● **Tu objetivo**: ¿Puedes reproducir completo y sin ningún cambio el texto de abajo sobre el Lunes Santo del Rescate?

El Lunes Santo del Rescate comienza en la Magdalena, en el entorno de la Parroquia de Santa María Magdalena y en las calles que históricamente han acompañado a la Cofradía.
El paso por el barrio constituye uno de los elementos esenciales de nuestra identidad.
Antes de alcanzar la Carrera Oficial y la Catedral, el Señor se encuentra con sus vecinos y devotos en las calles que forman parte de su historia.
Es precisamente este vínculo con la Magdalena el que convierte la salida y la recogida en dos de los momentos más esperados de la jornada.
La Catedral
La llegada a la Santa Iglesia Catedral de Granada constituye uno de los momentos centrales de la estación de penitencia.
Después del recorrido por las calles de Granada, Nuestro Padre Jesús del Rescate alcanza el corazón religioso de la ciudad para realizar su estación de penitencia.

● **Datos brutos**:
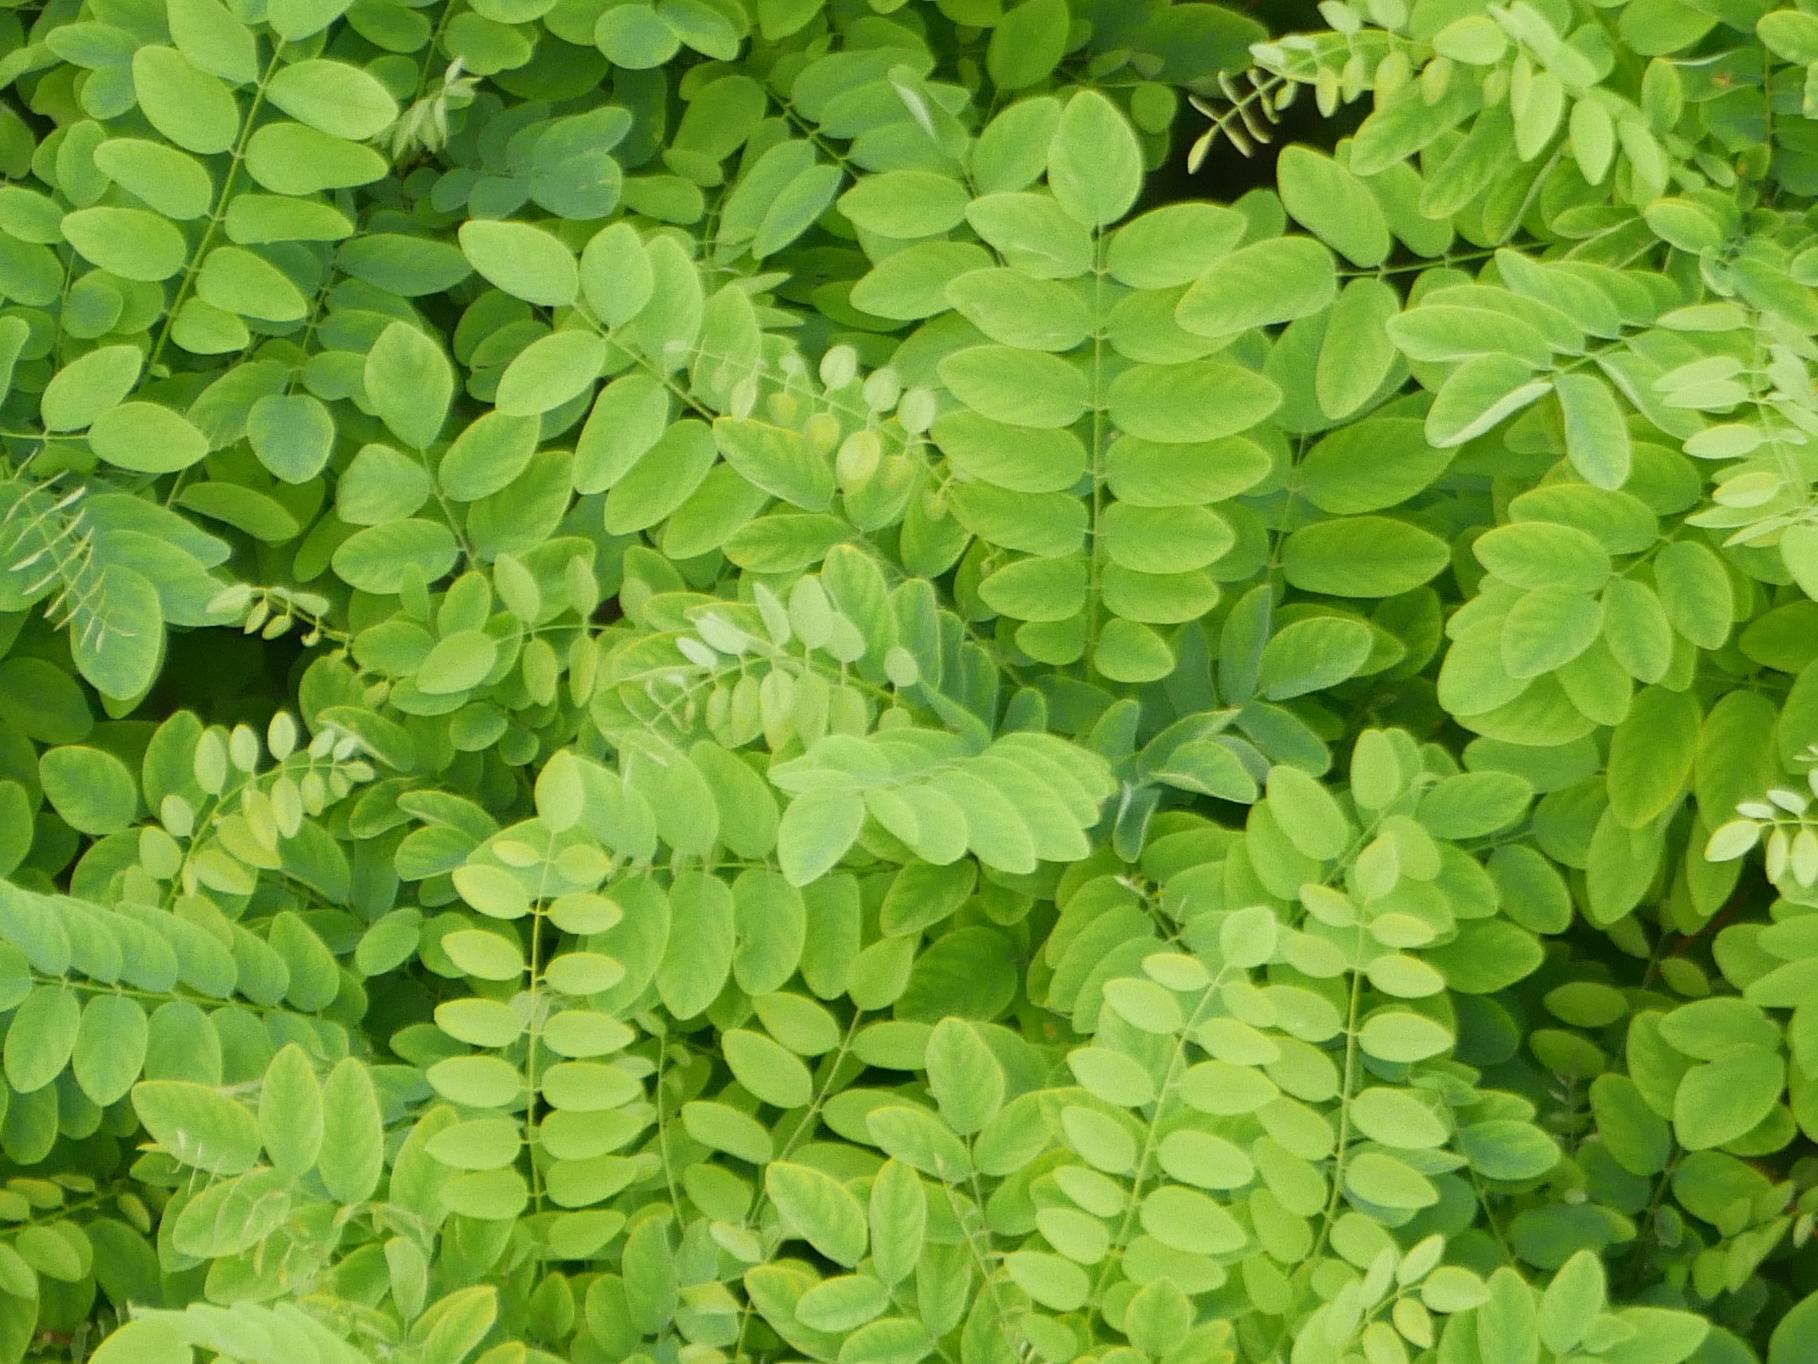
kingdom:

● **Solución**:
El Lunes Santo del Rescate comienza en la Magdalena, en el entorno de la Parroquia de Santa María Magdalena y en las calles que históricamente han acompañado a la Cofradía.
El paso por el barrio constituye uno de los elementos esenciales de nuestra identidad.
Antes de alcanzar la Carrera Oficial y la Catedral, el Señor se encuentra con sus vecinos y devotos en las calles que forman parte de su historia.
Es precisamente este vínculo con la Magdalena el que convierte la salida y la recogida en dos de los momentos más esperados de la jornada.
La Catedral
La llegada a la Santa Iglesia Catedral de Granada constituye uno de los momentos centrales de la estación de penitencia.
Después del recorrido por las calles de Granada, Nuestro Padre Jesús del Rescate alcanza el corazón religioso de la ciudad para realizar su estación de penitencia.